▶ _Selected excerpt_
-- Opening Marker --

And minimal intervention doesn’t apply only in the cellar. Restricting the use of chemicals in the vineyards is every bit as important, as is careful harvesting – I do mine the time-honoured way, by hand. (Spare a thought for our pretty Cape Dwarf Chameleon, a harmless, vineyard-loving little creature whose numbers were decimated when some farmers introduced mechanical harvesters into their vineyards; and that isn’t even to think about the fact that some of the wines produced as a result of this mechanisation contained essence of chameleon.) Not raping forests for wood (for barrels) is a biggie, as is responsible recycling (the DeanDavid 2008 Syrah is bottled in recycled bottles).

The blog mentioned above lists the eight constituencies of the Natural Wine Movement: ‘the best wine makes itself’, care of the environment, winemaking ‘without all the weird stuff’, wariness of recent technological innovations, controlling the sources of food, wines that improve with time, wine made from grapes alone, and not making wines that all taste the same. I subscribe to most of these. What do you think?

The Slow Food movement is beginning to take off around the world – so why not Slow Wine?

Tuesday, March 17, 2009

A crazy possibility

I’ve been making wine for seven years now, and thus far it’s been a labour of love. I’ve begged, borrowed and been wildly creative with limited funds, which sometimes meant scraping the bottom of the barrel (yup, pun intended).

-- Closing Marker --

▶ _Record excerpts_
-- Opening Marker --

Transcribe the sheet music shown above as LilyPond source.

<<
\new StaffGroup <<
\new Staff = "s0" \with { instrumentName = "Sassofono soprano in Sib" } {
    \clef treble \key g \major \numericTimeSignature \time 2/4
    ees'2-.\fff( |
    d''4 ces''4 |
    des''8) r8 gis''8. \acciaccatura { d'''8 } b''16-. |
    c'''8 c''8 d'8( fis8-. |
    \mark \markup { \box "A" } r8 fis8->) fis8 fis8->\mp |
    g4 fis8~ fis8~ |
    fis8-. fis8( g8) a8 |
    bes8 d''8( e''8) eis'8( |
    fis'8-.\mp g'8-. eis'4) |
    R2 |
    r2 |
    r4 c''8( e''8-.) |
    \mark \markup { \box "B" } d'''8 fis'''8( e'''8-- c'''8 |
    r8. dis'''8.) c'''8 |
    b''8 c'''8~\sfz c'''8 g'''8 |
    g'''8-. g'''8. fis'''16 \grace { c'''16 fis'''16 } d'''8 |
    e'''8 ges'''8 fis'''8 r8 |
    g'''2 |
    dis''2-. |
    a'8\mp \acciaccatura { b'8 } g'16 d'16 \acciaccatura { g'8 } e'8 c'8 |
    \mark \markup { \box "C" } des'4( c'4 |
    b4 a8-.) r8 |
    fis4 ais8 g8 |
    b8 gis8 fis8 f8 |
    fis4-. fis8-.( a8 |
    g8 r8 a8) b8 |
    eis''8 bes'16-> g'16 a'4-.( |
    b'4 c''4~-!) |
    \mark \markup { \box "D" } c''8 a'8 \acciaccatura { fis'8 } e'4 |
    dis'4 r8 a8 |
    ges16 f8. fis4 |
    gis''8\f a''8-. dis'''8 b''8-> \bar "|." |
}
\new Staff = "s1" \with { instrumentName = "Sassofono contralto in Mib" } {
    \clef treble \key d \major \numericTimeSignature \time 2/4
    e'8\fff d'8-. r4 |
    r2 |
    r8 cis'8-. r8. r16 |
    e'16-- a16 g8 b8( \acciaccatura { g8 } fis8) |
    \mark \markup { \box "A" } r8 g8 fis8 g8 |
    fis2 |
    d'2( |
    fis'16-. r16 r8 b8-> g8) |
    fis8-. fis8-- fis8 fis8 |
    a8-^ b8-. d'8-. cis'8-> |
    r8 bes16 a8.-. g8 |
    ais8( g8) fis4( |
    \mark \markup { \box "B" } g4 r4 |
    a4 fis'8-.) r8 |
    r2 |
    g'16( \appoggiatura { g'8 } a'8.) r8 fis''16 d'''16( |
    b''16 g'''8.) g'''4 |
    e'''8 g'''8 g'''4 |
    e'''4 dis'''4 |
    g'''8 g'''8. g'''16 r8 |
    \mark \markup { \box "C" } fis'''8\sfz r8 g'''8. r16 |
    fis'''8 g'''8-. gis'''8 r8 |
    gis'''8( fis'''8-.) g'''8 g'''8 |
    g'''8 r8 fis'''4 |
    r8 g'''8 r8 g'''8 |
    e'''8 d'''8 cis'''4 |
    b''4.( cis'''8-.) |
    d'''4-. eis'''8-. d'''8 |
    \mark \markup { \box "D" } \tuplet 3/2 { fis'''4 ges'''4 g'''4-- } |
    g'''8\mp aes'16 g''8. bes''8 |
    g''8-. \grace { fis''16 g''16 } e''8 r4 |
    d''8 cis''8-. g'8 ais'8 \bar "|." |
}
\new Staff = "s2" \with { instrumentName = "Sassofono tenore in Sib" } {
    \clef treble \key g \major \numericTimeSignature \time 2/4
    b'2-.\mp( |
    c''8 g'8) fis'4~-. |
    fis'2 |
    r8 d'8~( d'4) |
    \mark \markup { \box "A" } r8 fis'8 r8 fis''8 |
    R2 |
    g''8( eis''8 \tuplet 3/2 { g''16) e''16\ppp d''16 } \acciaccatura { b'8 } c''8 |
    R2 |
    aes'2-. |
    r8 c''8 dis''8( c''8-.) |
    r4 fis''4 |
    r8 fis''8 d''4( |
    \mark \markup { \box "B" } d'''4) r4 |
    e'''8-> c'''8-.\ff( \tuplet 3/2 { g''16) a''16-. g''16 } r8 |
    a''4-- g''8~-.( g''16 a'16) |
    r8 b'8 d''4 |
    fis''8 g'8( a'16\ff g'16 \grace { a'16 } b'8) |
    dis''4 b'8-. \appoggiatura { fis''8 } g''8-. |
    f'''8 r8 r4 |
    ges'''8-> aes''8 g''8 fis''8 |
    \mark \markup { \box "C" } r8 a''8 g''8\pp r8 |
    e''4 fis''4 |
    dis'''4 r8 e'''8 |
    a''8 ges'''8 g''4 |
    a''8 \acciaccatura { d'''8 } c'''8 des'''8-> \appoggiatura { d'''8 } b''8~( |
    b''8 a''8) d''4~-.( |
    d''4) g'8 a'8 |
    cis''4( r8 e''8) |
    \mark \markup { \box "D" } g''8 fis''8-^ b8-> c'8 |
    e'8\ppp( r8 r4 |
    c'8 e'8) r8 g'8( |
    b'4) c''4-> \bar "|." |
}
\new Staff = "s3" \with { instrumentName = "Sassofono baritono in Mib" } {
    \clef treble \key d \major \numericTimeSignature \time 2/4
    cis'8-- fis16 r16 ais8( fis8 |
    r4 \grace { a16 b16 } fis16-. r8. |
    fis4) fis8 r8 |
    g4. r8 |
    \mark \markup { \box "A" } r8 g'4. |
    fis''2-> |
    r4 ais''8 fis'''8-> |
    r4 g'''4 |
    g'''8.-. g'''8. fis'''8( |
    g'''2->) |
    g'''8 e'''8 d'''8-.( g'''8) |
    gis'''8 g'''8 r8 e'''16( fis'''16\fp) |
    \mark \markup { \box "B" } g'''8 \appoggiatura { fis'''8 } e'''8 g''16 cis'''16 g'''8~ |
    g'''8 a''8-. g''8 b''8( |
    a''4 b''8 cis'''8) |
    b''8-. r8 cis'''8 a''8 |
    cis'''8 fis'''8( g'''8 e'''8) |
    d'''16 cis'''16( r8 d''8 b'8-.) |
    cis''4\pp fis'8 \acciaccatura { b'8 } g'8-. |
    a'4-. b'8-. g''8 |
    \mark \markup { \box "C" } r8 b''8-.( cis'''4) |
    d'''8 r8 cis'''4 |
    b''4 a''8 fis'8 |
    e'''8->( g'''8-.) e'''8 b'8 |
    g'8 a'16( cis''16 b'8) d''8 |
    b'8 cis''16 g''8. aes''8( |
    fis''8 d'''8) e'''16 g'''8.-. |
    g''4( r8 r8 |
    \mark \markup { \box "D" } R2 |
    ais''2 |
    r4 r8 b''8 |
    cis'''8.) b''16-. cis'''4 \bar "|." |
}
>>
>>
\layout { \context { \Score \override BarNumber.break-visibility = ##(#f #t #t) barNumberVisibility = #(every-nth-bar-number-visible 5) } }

-- Closing Marker --

▶ _Task instructions_
1. Print the part of the winemaking blog excerpt that begins with the words "The blog mentioned" and ends after the words "do you think?".
2. According to the winemaking blog excerpt, what kind of bottles is the DeanDavid 2008 Syrah bottled in?

▶ _Numbered responses_
1.
The blog mentioned above lists the eight constituencies of the Natural Wine Movement: ‘the best wine makes itself’, care of the environment, winemaking ‘without all the weird stuff’, wariness of recent technological innovations, controlling the sources of food, wines that improve with time, wine made from grapes alone, and not making wines that all taste the same. I subscribe to most of these. What do you think?

2. Recycled bottles.